Circle’s SPAC Plan Halted by SEC, Now Exploring Other Options

• Crypto payments company Circle had plans to go public via a SPAC deal, but the SEC did not sign off on it.
• The company had announced plans to go public in July 2021, with a valuation of $4.5 billion, which doubled in February.
• Circle CEO Jeremy Allaire said that the firm did not complete the SEC’s „qualification in time.“

Crypto payments company Circle had big plans to go public through a Special Purpose Acquisition Company (SPAC) deal, but they were derailed when the U.S. Securities and Exchange Commission (SEC) did not sign off on it. The company had announced plans to go public in July 2021, with a valuation of $4.5 billion, which subsequently doubled in February.

Circle CEO Jeremy Allaire took to Twitter in early December to explain that his firm did not complete the SEC’s „qualification in time“ to facilitate the move. The SEC has yet to comment on the matter.

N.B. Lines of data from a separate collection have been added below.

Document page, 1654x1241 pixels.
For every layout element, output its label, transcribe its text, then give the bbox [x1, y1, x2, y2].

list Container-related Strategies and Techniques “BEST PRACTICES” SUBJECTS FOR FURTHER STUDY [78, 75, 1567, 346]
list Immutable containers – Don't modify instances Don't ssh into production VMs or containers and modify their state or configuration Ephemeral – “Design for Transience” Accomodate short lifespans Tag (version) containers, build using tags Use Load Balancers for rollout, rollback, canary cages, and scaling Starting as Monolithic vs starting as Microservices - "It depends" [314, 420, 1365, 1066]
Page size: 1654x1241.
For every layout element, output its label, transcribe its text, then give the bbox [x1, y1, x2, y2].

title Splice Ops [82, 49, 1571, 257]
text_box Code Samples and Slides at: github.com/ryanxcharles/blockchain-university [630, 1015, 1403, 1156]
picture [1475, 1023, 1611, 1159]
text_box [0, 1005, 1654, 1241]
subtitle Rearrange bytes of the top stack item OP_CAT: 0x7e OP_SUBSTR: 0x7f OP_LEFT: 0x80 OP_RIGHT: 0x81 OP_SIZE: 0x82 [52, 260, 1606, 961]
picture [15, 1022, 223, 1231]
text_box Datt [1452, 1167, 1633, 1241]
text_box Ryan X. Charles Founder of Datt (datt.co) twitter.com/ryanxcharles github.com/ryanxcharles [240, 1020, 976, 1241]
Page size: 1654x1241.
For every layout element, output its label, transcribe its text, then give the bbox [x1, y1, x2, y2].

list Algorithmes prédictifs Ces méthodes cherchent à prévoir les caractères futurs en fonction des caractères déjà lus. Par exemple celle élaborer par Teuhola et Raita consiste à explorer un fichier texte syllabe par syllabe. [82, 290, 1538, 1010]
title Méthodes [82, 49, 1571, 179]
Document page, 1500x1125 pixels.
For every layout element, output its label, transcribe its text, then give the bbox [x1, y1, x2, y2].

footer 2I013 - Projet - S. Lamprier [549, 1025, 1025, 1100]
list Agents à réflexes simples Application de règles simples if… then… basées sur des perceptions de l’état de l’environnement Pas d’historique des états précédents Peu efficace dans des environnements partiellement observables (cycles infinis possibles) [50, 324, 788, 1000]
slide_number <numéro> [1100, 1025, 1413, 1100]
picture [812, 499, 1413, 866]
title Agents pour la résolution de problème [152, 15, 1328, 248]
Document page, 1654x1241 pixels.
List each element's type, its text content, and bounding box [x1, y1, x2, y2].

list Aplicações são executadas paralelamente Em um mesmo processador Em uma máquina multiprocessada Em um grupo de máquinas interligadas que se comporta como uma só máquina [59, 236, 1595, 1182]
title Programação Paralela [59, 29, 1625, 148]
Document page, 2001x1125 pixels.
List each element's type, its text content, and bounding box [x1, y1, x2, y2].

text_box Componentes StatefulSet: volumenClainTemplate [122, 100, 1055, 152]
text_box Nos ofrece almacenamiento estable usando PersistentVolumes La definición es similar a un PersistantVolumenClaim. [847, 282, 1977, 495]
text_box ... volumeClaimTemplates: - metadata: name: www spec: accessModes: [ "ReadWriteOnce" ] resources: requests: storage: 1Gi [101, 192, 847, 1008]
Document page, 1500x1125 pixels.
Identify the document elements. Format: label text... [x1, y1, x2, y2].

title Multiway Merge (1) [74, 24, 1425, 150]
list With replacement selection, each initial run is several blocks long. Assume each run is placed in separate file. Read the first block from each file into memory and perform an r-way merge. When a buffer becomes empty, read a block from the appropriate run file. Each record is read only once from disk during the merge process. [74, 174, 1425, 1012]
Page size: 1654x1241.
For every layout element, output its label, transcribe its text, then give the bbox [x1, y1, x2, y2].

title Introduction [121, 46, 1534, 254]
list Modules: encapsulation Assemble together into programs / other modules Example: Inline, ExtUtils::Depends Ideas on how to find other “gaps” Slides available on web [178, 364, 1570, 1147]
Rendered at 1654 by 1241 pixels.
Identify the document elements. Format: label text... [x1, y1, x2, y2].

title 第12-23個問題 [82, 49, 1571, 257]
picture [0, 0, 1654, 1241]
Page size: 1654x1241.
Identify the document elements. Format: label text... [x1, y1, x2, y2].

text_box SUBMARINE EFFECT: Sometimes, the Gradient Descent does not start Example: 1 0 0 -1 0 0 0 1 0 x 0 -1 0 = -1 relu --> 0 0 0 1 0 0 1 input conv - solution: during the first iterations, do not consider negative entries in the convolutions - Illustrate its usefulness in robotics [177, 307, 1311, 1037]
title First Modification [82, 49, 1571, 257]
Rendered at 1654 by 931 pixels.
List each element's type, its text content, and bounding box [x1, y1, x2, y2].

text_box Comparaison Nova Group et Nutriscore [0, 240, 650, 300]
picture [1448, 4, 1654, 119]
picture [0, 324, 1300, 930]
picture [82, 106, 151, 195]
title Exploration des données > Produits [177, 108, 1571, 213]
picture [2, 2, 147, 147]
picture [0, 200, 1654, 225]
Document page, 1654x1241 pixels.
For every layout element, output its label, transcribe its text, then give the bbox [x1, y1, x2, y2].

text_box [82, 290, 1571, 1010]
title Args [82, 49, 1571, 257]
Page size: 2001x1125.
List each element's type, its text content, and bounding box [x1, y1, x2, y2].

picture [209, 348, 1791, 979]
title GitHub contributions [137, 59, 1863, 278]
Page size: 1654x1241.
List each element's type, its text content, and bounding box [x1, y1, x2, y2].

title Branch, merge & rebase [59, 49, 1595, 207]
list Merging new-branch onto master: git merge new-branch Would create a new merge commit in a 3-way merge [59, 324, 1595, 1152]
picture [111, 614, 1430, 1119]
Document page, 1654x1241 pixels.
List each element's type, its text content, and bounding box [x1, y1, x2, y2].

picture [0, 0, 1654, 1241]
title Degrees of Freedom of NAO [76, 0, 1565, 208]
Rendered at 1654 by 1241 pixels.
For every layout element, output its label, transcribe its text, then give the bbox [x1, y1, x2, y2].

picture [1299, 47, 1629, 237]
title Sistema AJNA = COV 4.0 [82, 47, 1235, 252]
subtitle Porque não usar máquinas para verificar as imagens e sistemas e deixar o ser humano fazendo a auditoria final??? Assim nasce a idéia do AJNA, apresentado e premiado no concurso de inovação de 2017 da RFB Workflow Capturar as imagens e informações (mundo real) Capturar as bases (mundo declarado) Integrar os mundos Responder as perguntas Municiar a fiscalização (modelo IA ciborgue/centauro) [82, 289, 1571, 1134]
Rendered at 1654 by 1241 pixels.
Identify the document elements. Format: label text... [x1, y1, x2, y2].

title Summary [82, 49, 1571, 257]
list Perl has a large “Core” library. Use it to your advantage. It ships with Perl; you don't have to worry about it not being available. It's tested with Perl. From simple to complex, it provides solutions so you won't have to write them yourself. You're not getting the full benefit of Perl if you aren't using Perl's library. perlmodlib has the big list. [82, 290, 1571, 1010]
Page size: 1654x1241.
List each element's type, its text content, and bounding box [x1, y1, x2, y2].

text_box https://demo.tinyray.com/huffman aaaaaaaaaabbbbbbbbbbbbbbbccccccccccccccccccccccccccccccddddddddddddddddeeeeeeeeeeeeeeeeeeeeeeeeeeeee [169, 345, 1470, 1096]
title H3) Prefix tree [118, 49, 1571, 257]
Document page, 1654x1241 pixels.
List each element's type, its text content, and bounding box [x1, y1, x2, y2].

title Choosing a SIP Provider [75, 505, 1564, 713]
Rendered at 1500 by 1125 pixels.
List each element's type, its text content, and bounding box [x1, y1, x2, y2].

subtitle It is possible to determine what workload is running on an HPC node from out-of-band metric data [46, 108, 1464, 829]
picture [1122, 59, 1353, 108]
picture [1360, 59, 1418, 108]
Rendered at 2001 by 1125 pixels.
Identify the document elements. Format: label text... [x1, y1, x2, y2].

The news of Circle going public had sent ripples through the crypto market, as the company is one of the leading firms in the payments and digital asset space. Circle is the company behind USDC, the world’s largest stablecoin, and its acquisition of SeedInvest in 2018 had further cemented its position as a key player in the crypto payments space.

The company had reportedly been in talks with several SPACs for the past few months, but the SEC’s decision to not approve the deal has put an end to those negotiations.

The news of Circle’s plans to go public had initially been met with enthusiasm from investors, but that enthusiasm has now been replaced with disappointment. Many investors had hoped that Circle’s public listing would help to further legitimize the crypto industry, but that may now not happen.

However, Circle has said that it is still committed to its goal of going public and is exploring other options. The company is hopeful that it can find a way to move forward and list on the public markets in the near future.

The SEC’s decision to not approve the SPAC deal has underscored the need for more regulatory clarity in the crypto space. It is now essential that the SEC provides more guidance on how companies in the industry can go public and list on the public markets. Without this, it is likely that many companies will be unable to pursue their plans to go public.